Records from a data source
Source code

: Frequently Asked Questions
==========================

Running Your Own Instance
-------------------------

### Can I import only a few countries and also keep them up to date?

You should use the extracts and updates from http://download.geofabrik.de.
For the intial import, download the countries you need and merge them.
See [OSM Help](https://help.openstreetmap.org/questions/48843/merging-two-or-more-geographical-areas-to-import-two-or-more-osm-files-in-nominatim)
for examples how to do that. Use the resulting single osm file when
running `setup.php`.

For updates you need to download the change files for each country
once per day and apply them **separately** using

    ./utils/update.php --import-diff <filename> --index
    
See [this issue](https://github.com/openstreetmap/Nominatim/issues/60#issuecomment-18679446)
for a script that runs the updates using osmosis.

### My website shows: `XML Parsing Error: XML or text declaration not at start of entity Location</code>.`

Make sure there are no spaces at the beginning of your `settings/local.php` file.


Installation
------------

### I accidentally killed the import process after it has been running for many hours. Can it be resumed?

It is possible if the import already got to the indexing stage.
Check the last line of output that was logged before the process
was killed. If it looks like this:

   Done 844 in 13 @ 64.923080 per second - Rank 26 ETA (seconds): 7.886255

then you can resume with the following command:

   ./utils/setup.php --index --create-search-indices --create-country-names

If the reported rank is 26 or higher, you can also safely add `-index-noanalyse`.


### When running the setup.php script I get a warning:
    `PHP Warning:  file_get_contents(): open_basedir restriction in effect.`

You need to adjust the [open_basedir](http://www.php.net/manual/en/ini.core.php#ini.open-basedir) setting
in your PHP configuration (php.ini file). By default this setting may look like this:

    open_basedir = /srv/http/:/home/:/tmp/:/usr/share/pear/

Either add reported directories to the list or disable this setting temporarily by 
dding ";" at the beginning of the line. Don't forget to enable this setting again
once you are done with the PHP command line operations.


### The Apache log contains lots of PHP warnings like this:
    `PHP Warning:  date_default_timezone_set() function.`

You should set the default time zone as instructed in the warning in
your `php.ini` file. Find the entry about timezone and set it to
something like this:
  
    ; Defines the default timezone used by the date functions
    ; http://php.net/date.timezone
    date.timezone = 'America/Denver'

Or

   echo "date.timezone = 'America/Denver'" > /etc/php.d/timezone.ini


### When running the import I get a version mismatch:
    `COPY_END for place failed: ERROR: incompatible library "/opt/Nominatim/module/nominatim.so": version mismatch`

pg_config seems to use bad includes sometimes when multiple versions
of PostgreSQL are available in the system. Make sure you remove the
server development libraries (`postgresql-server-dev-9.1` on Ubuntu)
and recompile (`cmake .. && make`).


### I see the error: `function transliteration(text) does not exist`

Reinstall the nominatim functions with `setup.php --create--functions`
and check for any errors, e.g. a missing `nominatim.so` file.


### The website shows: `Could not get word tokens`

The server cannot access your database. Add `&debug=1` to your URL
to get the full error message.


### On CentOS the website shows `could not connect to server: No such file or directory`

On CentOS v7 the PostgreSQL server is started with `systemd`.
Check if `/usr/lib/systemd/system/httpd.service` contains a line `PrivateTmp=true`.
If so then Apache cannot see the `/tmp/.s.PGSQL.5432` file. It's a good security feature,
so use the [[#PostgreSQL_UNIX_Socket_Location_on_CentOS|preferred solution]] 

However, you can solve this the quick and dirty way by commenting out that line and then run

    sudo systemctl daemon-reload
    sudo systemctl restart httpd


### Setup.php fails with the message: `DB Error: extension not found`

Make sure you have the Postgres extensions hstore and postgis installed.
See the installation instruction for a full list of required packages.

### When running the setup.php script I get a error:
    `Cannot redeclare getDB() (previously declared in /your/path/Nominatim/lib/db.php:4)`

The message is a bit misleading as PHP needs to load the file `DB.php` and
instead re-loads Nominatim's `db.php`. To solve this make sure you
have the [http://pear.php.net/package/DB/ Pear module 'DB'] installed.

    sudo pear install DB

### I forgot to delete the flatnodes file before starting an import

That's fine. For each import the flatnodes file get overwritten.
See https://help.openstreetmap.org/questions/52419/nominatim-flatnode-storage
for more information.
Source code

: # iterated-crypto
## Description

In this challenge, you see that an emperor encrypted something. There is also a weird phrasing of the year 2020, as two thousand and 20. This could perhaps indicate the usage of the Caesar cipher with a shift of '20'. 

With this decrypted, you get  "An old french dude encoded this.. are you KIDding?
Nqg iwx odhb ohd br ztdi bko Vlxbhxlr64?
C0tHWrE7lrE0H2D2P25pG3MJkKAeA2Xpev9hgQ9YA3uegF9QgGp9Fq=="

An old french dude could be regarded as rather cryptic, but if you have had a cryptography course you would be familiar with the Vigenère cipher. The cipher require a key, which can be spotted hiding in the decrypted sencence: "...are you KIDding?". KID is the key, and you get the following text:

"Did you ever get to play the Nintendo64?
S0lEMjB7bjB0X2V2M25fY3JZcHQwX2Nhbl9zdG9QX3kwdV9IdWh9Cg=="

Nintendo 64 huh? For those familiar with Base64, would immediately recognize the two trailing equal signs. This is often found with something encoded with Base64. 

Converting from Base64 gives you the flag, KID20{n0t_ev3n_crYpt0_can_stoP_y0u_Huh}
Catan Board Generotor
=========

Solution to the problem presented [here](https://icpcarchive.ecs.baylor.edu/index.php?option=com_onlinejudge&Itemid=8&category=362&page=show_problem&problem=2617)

(Work to complete): Write out every line of the listing above, with no changes.

(Exercise solution):
Source code

: Frequently Asked Questions
==========================

Running Your Own Instance
-------------------------

### Can I import only a few countries and also keep them up to date?

You should use the extracts and updates from http://download.geofabrik.de.
For the intial import, download the countries you need and merge them.
See [OSM Help](https://help.openstreetmap.org/questions/48843/merging-two-or-more-geographical-areas-to-import-two-or-more-osm-files-in-nominatim)
for examples how to do that. Use the resulting single osm file when
running `setup.php`.

For updates you need to download the change files for each country
once per day and apply them **separately** using

    ./utils/update.php --import-diff <filename> --index
    
See [this issue](https://github.com/openstreetmap/Nominatim/issues/60#issuecomment-18679446)
for a script that runs the updates using osmosis.

### My website shows: `XML Parsing Error: XML or text declaration not at start of entity Location</code>.`

Make sure there are no spaces at the beginning of your `settings/local.php` file.


Installation
------------

### I accidentally killed the import process after it has been running for many hours. Can it be resumed?

It is possible if the import already got to the indexing stage.
Check the last line of output that was logged before the process
was killed. If it looks like this:

   Done 844 in 13 @ 64.923080 per second - Rank 26 ETA (seconds): 7.886255

then you can resume with the following command:

   ./utils/setup.php --index --create-search-indices --create-country-names

If the reported rank is 26 or higher, you can also safely add `-index-noanalyse`.


### When running the setup.php script I get a warning:
    `PHP Warning:  file_get_contents(): open_basedir restriction in effect.`

You need to adjust the [open_basedir](http://www.php.net/manual/en/ini.core.php#ini.open-basedir) setting
in your PHP configuration (php.ini file). By default this setting may look like this:

    open_basedir = /srv/http/:/home/:/tmp/:/usr/share/pear/

Either add reported directories to the list or disable this setting temporarily by 
dding ";" at the beginning of the line. Don't forget to enable this setting again
once you are done with the PHP command line operations.


### The Apache log contains lots of PHP warnings like this:
    `PHP Warning:  date_default_timezone_set() function.`

You should set the default time zone as instructed in the warning in
your `php.ini` file. Find the entry about timezone and set it to
something like this:
  
    ; Defines the default timezone used by the date functions
    ; http://php.net/date.timezone
    date.timezone = 'America/Denver'

Or

   echo "date.timezone = 'America/Denver'" > /etc/php.d/timezone.ini


### When running the import I get a version mismatch:
    `COPY_END for place failed: ERROR: incompatible library "/opt/Nominatim/module/nominatim.so": version mismatch`

pg_config seems to use bad includes sometimes when multiple versions
of PostgreSQL are available in the system. Make sure you remove the
server development libraries (`postgresql-server-dev-9.1` on Ubuntu)
and recompile (`cmake .. && make`).


### I see the error: `function transliteration(text) does not exist`

Reinstall the nominatim functions with `setup.php --create--functions`
and check for any errors, e.g. a missing `nominatim.so` file.


### The website shows: `Could not get word tokens`

The server cannot access your database. Add `&debug=1` to your URL
to get the full error message.


### On CentOS the website shows `could not connect to server: No such file or directory`

On CentOS v7 the PostgreSQL server is started with `systemd`.
Check if `/usr/lib/systemd/system/httpd.service` contains a line `PrivateTmp=true`.
If so then Apache cannot see the `/tmp/.s.PGSQL.5432` file. It's a good security feature,
so use the [[#PostgreSQL_UNIX_Socket_Location_on_CentOS|preferred solution]] 

However, you can solve this the quick and dirty way by commenting out that line and then run

    sudo systemctl daemon-reload
    sudo systemctl restart httpd


### Setup.php fails with the message: `DB Error: extension not found`

Make sure you have the Postgres extensions hstore and postgis installed.
See the installation instruction for a full list of required packages.

### When running the setup.php script I get a error:
    `Cannot redeclare getDB() (previously declared in /your/path/Nominatim/lib/db.php:4)`

The message is a bit misleading as PHP needs to load the file `DB.php` and
instead re-loads Nominatim's `db.php`. To solve this make sure you
have the [http://pear.php.net/package/DB/ Pear module 'DB'] installed.

    sudo pear install DB

### I forgot to delete the flatnodes file before starting an import

That's fine. For each import the flatnodes file get overwritten.
See https://help.openstreetmap.org/questions/52419/nominatim-flatnode-storage
for more information.
Source code

: # iterated-crypto
## Description

In this challenge, you see that an emperor encrypted something. There is also a weird phrasing of the year 2020, as two thousand and 20. This could perhaps indicate the usage of the Caesar cipher with a shift of '20'. 

With this decrypted, you get  "An old french dude encoded this.. are you KIDding?
Nqg iwx odhb ohd br ztdi bko Vlxbhxlr64?
C0tHWrE7lrE0H2D2P25pG3MJkKAeA2Xpev9hgQ9YA3uegF9QgGp9Fq=="

An old french dude could be regarded as rather cryptic, but if you have had a cryptography course you would be familiar with the Vigenère cipher. The cipher require a key, which can be spotted hiding in the decrypted sencence: "...are you KIDding?". KID is the key, and you get the following text:

"Did you ever get to play the Nintendo64?
S0lEMjB7bjB0X2V2M25fY3JZcHQwX2Nhbl9zdG9QX3kwdV9IdWh9Cg=="

Nintendo 64 huh? For those familiar with Base64, would immediately recognize the two trailing equal signs. This is often found with something encoded with Base64. 

Converting from Base64 gives you the flag, KID20{n0t_ev3n_crYpt0_can_stoP_y0u_Huh}
Catan Board Generotor
=========

Solution to the problem presented [here](https://icpcarchive.ecs.baylor.edu/index.php?option=com_onlinejudge&Itemid=8&category=362&page=show_problem&problem=2617)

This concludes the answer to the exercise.